CFTP President Sue Sheridan told the Mercury that her organization's overarching concern is making sure consumers and utilities don't have to pay for "socializing" the cost of new lines that won't directly benefit them. "If you end up subsidizing the cost of transmission broadly," says Sheridan, "you end up masking the real cost, and that's not something that should be done when you have customers receiving no benefit on the other end."
But environmentalists say Sheridan's concerns are overblown.
"It's not that people will pay too much for lines they don't benefit from," says White. "It's really the opposite problem that people are trying not to pay for things that they will benefit from." The real issue, they say, is keeping out competition from renewables. And there is evidence to support this claim.
In the Midwest, adding transmission lines for wind power has actually brought down the cost of electricity.
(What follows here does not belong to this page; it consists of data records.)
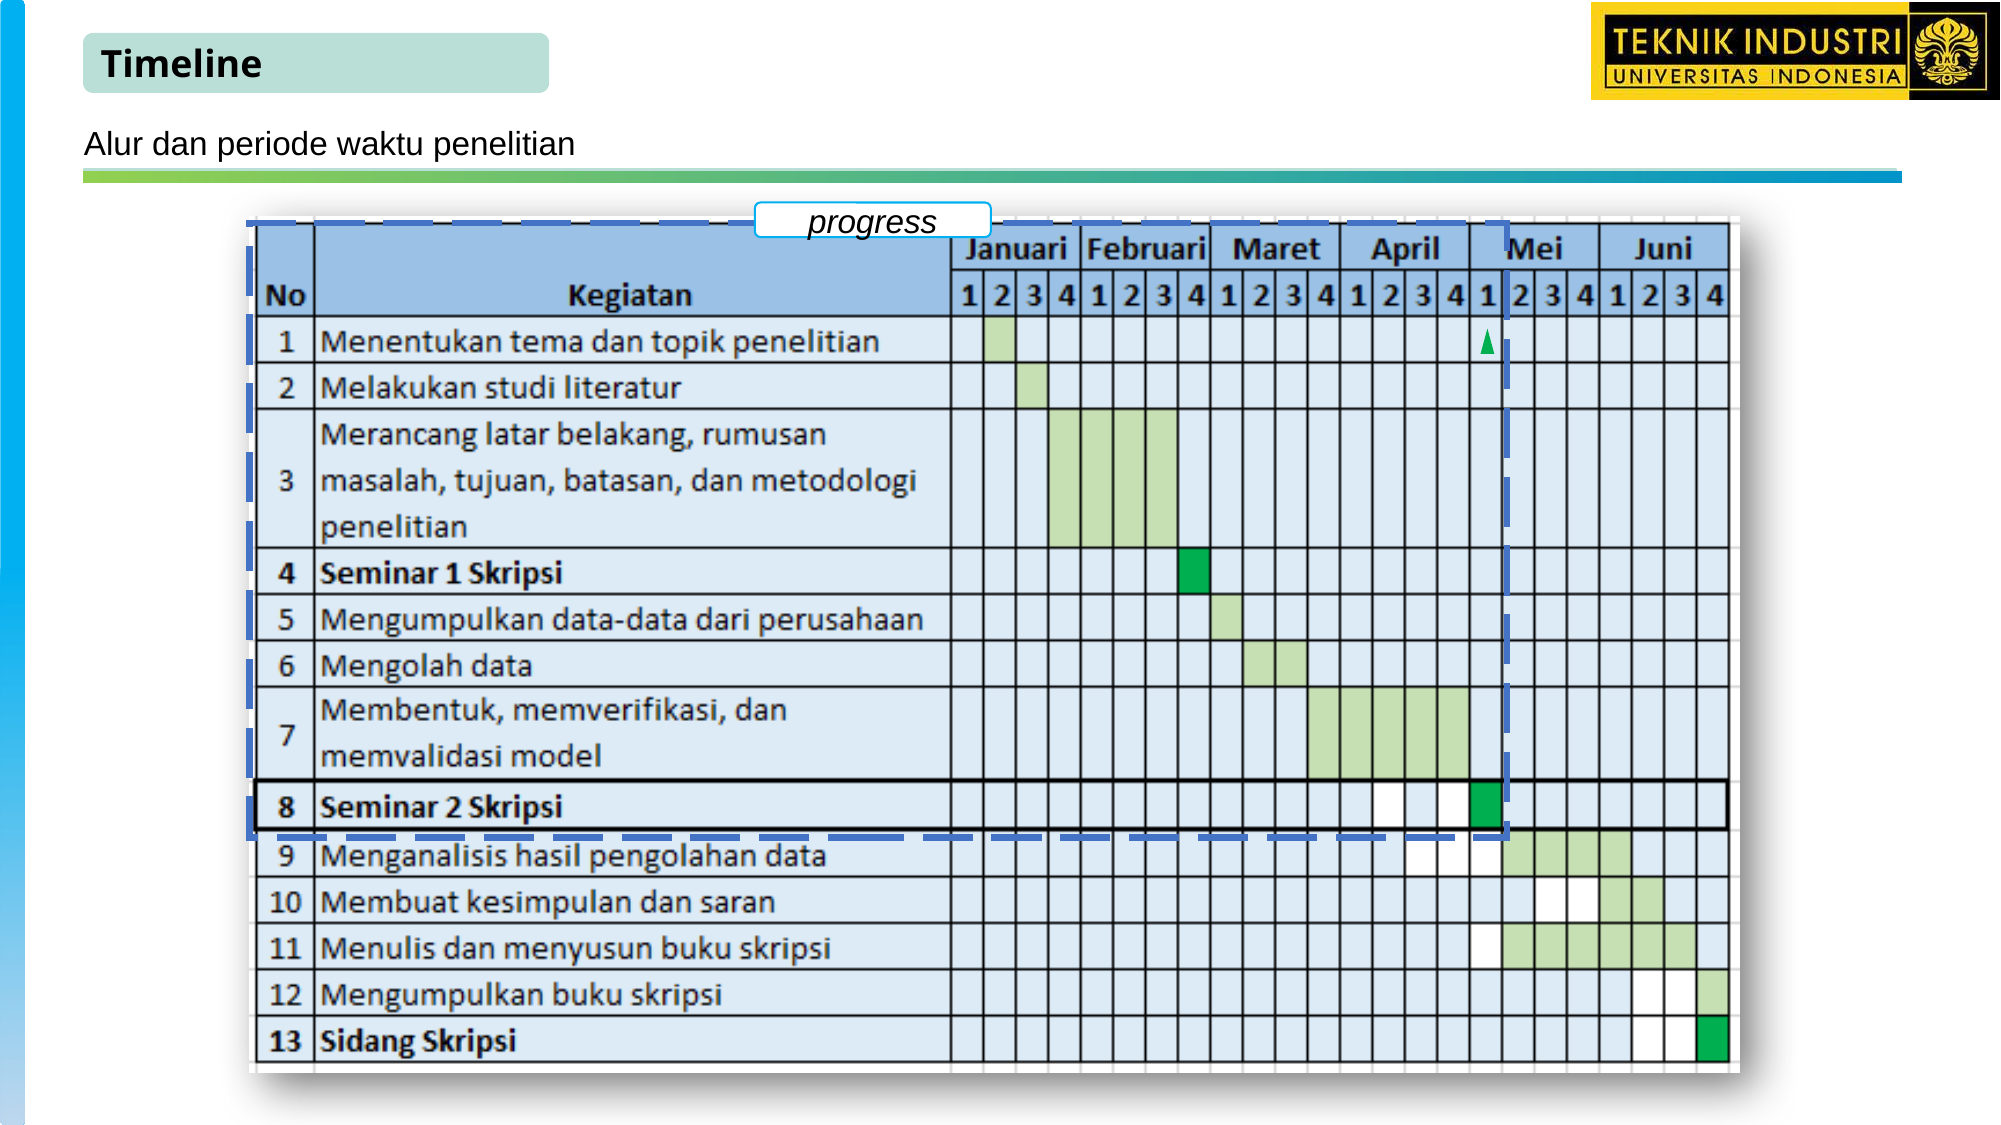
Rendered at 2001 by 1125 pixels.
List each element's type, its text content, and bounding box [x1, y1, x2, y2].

text_box [0, 0, 26, 1125]
picture [1591, 2, 2000, 100]
text_box Timeline [81, 31, 551, 94]
text_box progress [753, 201, 992, 216]
picture [249, 216, 1740, 1073]
picture [757, 216, 989, 236]
text_box [82, 171, 1903, 184]
text_box Alur dan periode waktu penelitian [69, 119, 1960, 180]
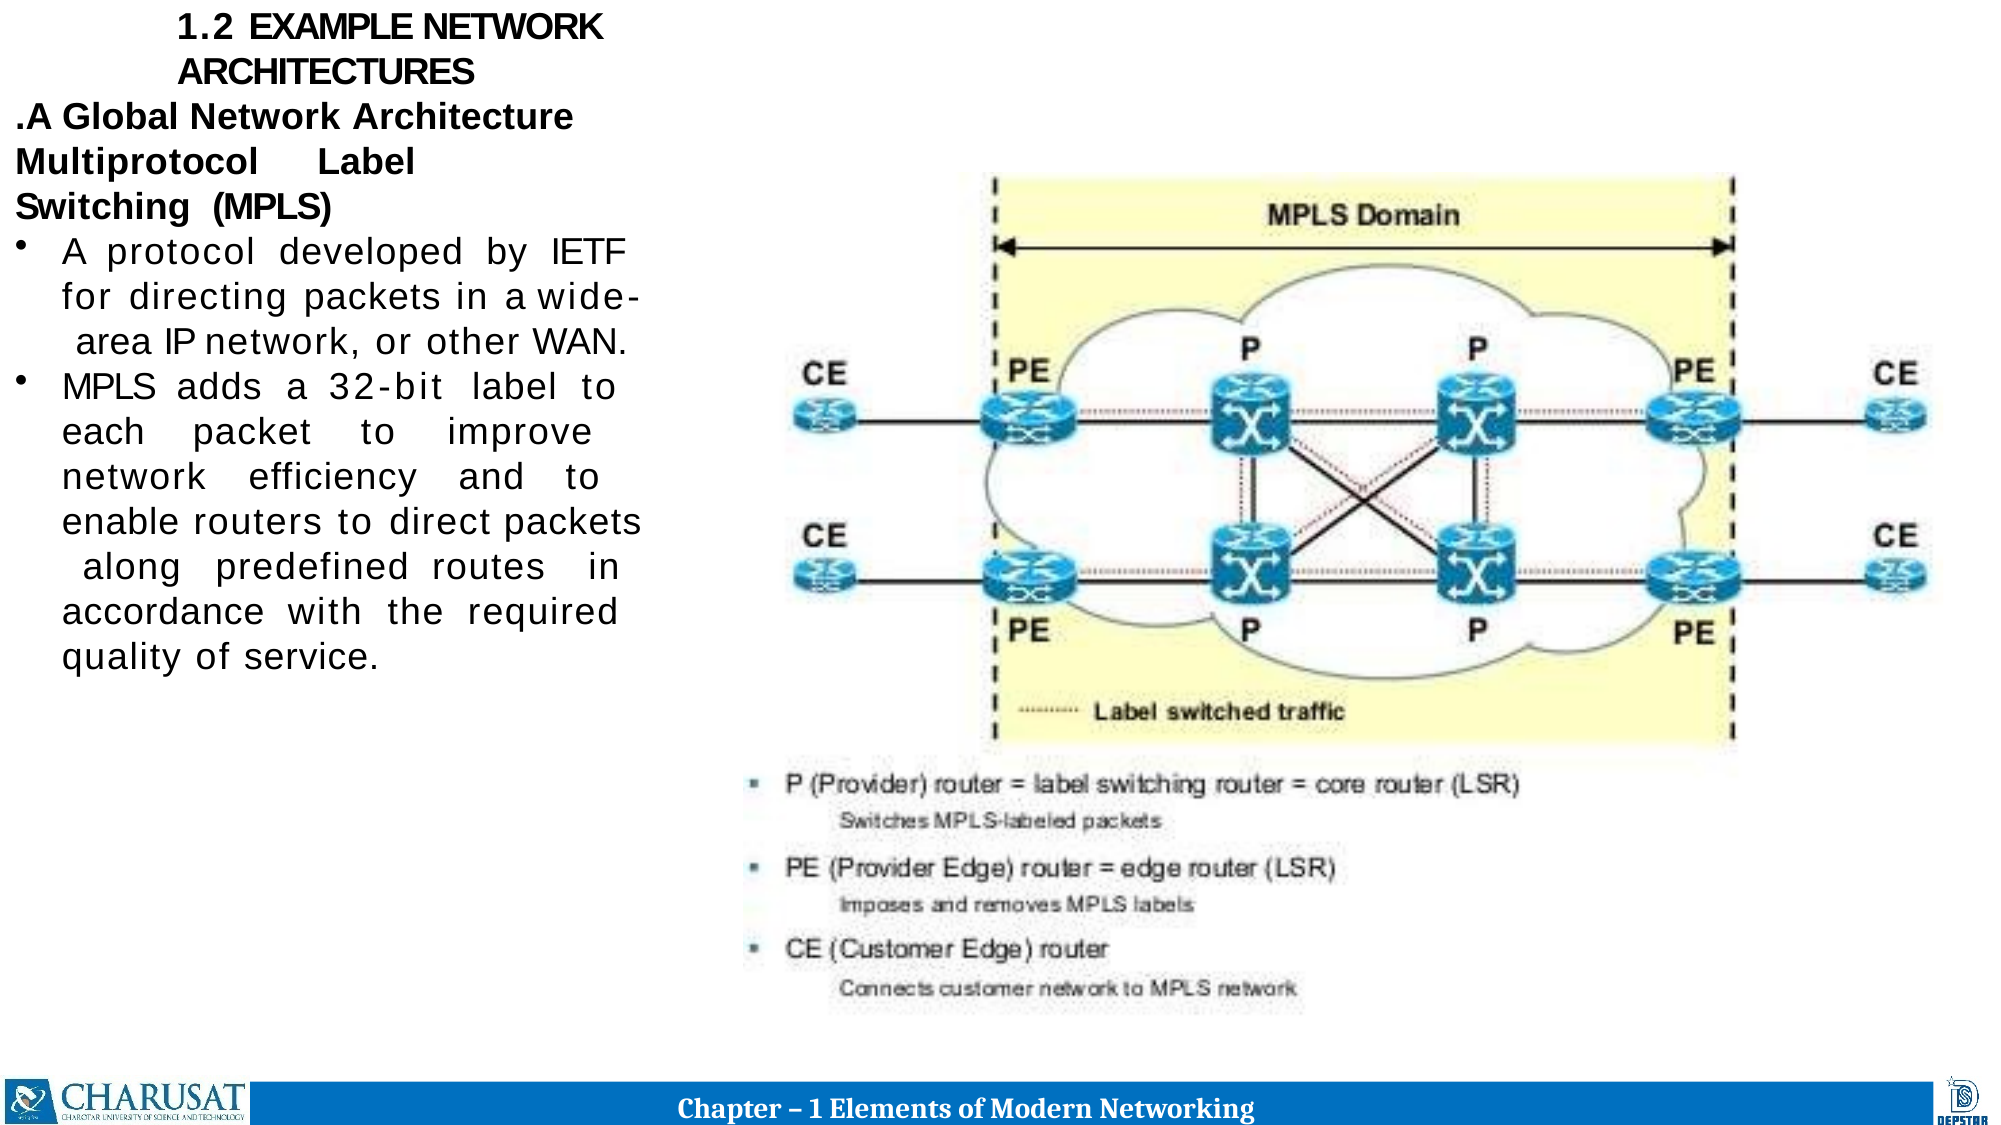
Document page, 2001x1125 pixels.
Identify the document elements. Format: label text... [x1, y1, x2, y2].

picture [0, 1075, 250, 1125]
text_box [743, 172, 1944, 1029]
footer Chapter – 1 Elements of Modern Networking [255, 1081, 1932, 1125]
picture [1937, 1075, 1989, 1125]
text_box 1.2 EXAMPLE NETWORK ARCHITECTURES .A Global Network Architecture Multiprotocol Label Switching (MPLS) A protocol developed by IETF for directing packets in a wide- area IP network, or other WAN. MPLS adds a 32-bit label to each packet to improve network efficiency and to enable routers to direct packets along predefined routes in accordance with the required quality of service. [12, 0, 897, 678]
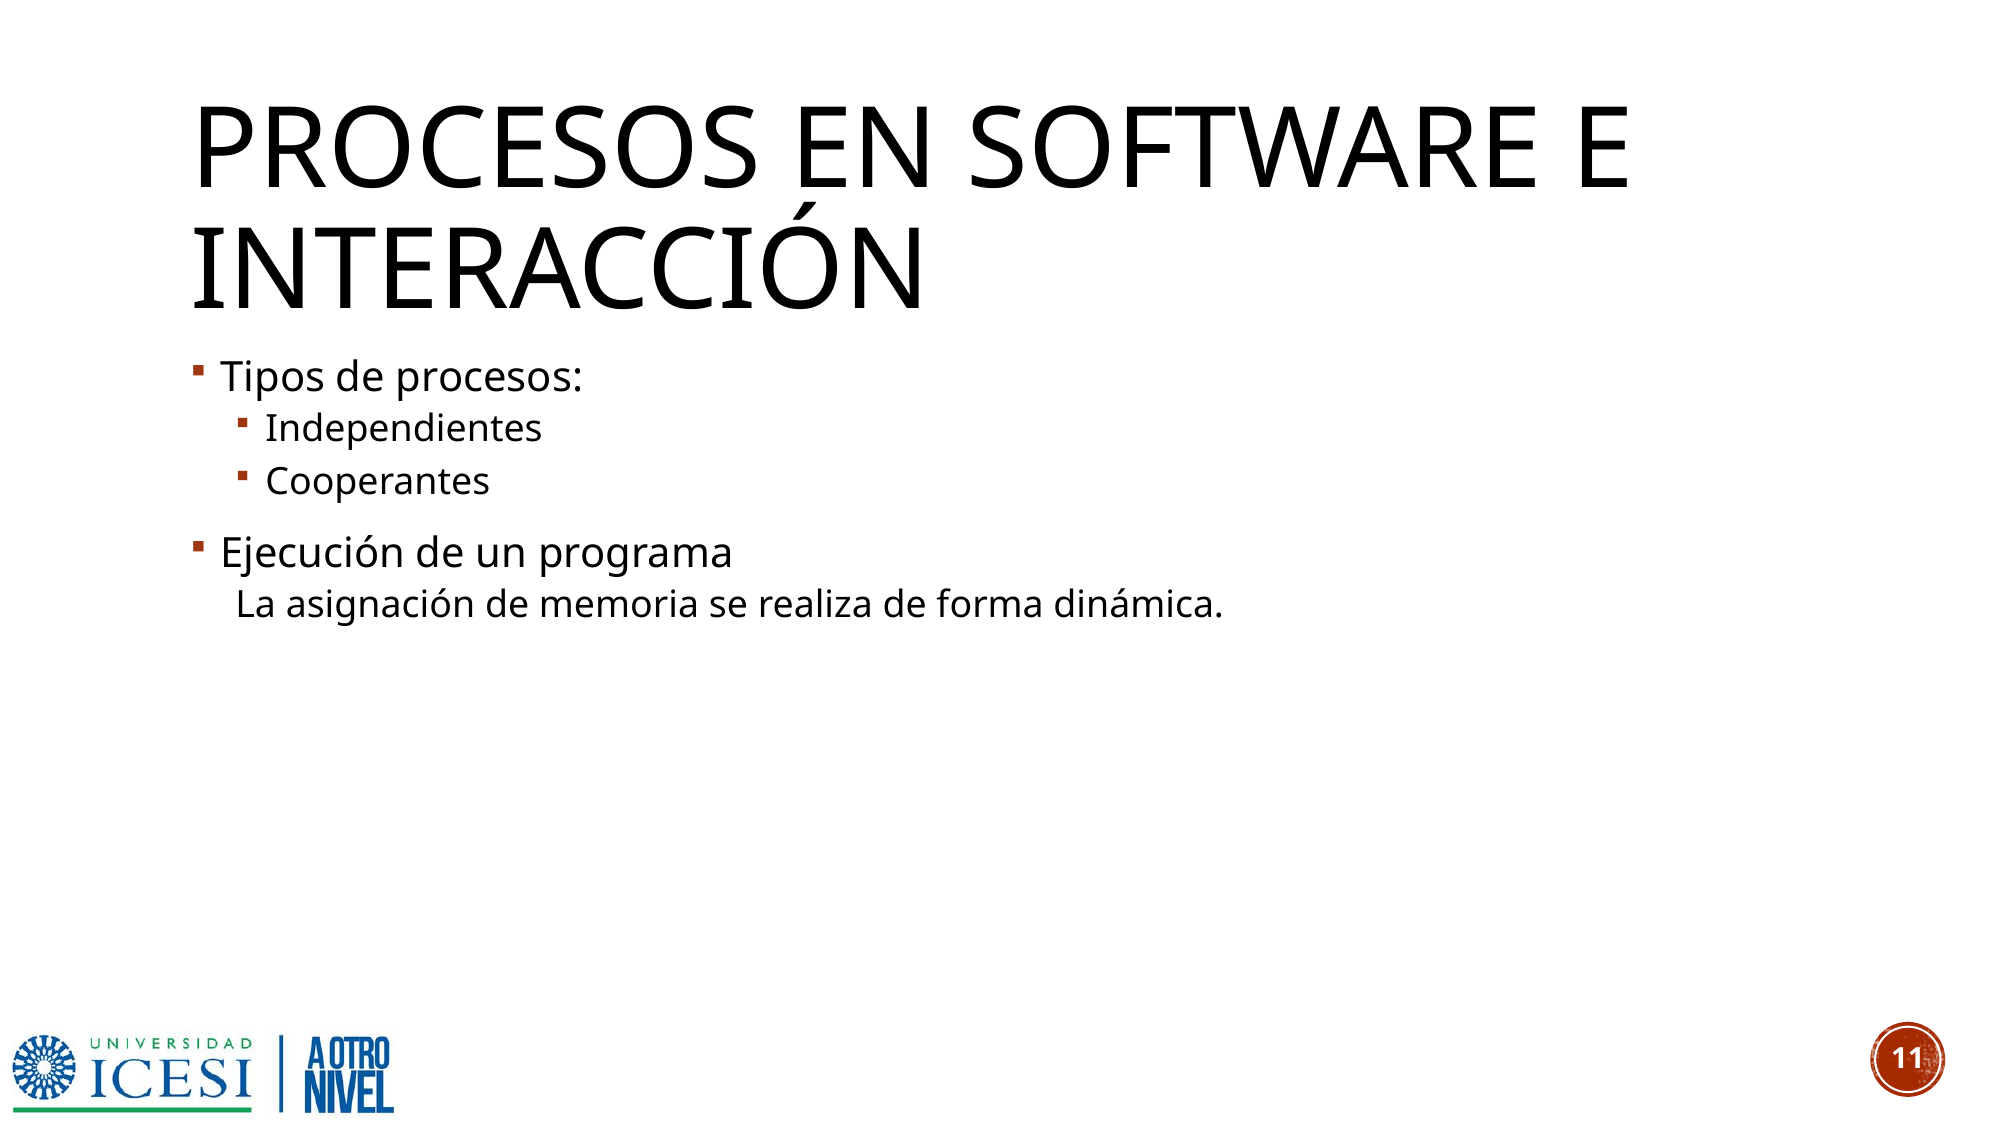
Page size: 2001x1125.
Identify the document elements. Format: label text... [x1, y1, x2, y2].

picture [0, 1013, 400, 1125]
slide_number 11 [1855, 1028, 1961, 1089]
list Tipos de procesos: Independientes Cooperantes Ejecución de un programa La asignación de memoria se realiza de forma dinámica. [175, 348, 1826, 1013]
title Procesos en software e interacción [175, 79, 1826, 344]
The reason, according to an independent study requested by White's group: Beyond the cost of constructing power lines and windmills, wind itself is cheap. In fact, wind is free. Putting all that cheap electricity on the market draws down the cost of all the rest of the power being sold at the same time, and that means fossil-fuel plants could lose money.
As for Wyden's bill, since its introduction in February 2011, not much has happened. The bill has no counterpart in the US House, although that could change next year. And it's still stuck in a committee. That could change, too, thanks to election year politics.
Questions about the power-lines order have also come from local utilities.
Portland General Electric and PacificCorp, through a regional planning group, both expressed concerns about how the lines should be funded—but Portland General Electric spokesman Steve Corson says the group has decided to go along with the order. This may not be the case for the Bonneville Power Administration, which is putting up a fight even though utilities nationwide are supposed to be actively complying with the order.
Bonneville Power is concerned that the Federal Energy Regulatory Commission's order could interfere with the agency's legal mandate to keep electricity rates low. But Bonneville Power will no doubt have to tread lightly on the issue given that environmentalists are still livid with the agency for how it kept excess wind power off the grid last year.
"They did not answer our question on cost allocation," Chuck Combs, a lawyer for Bonneville Power, says of the feds. "We are still in the process of deciding what to do."